[Exercise instructions] Copy every line of the items below word for word, keeping them in the same order.

[Data]
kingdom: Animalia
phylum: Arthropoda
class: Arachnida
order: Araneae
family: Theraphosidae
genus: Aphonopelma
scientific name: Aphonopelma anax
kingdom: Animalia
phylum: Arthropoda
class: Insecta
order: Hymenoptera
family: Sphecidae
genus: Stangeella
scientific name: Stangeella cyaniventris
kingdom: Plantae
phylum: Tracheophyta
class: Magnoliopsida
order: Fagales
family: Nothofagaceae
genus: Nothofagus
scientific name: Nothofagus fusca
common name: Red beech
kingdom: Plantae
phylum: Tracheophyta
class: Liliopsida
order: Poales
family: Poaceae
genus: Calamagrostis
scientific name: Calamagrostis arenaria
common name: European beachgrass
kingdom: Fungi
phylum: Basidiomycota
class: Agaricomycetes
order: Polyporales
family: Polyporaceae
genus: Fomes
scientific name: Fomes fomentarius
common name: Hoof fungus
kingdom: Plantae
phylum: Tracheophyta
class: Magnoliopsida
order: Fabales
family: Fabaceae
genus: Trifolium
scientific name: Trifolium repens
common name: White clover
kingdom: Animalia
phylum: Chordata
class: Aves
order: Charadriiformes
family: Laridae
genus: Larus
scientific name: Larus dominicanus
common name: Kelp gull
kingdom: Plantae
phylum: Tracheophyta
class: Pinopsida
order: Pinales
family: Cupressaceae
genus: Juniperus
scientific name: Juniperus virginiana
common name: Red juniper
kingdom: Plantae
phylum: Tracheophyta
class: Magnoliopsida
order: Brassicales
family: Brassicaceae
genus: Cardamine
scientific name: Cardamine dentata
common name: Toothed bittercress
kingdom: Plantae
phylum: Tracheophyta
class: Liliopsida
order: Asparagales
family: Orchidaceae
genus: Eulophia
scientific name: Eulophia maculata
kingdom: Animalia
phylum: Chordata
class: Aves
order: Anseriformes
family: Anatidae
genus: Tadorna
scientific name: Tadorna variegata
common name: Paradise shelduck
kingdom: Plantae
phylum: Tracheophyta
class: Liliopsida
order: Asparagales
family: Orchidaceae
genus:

[Answer below]
kingdom: Animalia
phylum: Arthropoda
class: Arachnida
order: Araneae
family: Theraphosidae
genus: Aphonopelma
scientific name: Aphonopelma anax
kingdom: Animalia
phylum: Arthropoda
class: Insecta
order: Hymenoptera
family: Sphecidae
genus: Stangeella
scientific name: Stangeella cyaniventris
kingdom: Plantae
phylum: Tracheophyta
class: Magnoliopsida
order: Fagales
family: Nothofagaceae
genus: Nothofagus
scientific name: Nothofagus fusca
common name: Red beech
kingdom: Plantae
phylum: Tracheophyta
class: Liliopsida
order: Poales
family: Poaceae
genus: Calamagrostis
scientific name: Calamagrostis arenaria
common name: European beachgrass
kingdom: Fungi
phylum: Basidiomycota
class: Agaricomycetes
order: Polyporales
family: Polyporaceae
genus: Fomes
scientific name: Fomes fomentarius
common name: Hoof fungus
kingdom: Plantae
phylum: Tracheophyta
class: Magnoliopsida
order: Fabales
family: Fabaceae
genus: Trifolium
scientific name: Trifolium repens
common name: White clover
kingdom: Animalia
phylum: Chordata
class: Aves
order: Charadriiformes
family: Laridae
genus: Larus
scientific name: Larus dominicanus
common name: Kelp gull
kingdom: Plantae
phylum: Tracheophyta
class: Pinopsida
order: Pinales
family: Cupressaceae
genus: Juniperus
scientific name: Juniperus virginiana
common name: Red juniper
kingdom: Plantae
phylum: Tracheophyta
class: Magnoliopsida
order: Brassicales
family: Brassicaceae
genus: Cardamine
scientific name: Cardamine dentata
common name: Toothed bittercress
kingdom: Plantae
phylum: Tracheophyta
class: Liliopsida
order: Asparagales
family: Orchidaceae
genus: Eulophia
scientific name: Eulophia maculata
kingdom: Animalia
phylum: Chordata
class: Aves
order: Anseriformes
family: Anatidae
genus: Tadorna
scientific name: Tadorna variegata
common name: Paradise shelduck
kingdom: Plantae
phylum: Tracheophyta
class: Liliopsida
order: Asparagales
family: Orchidaceae
genus:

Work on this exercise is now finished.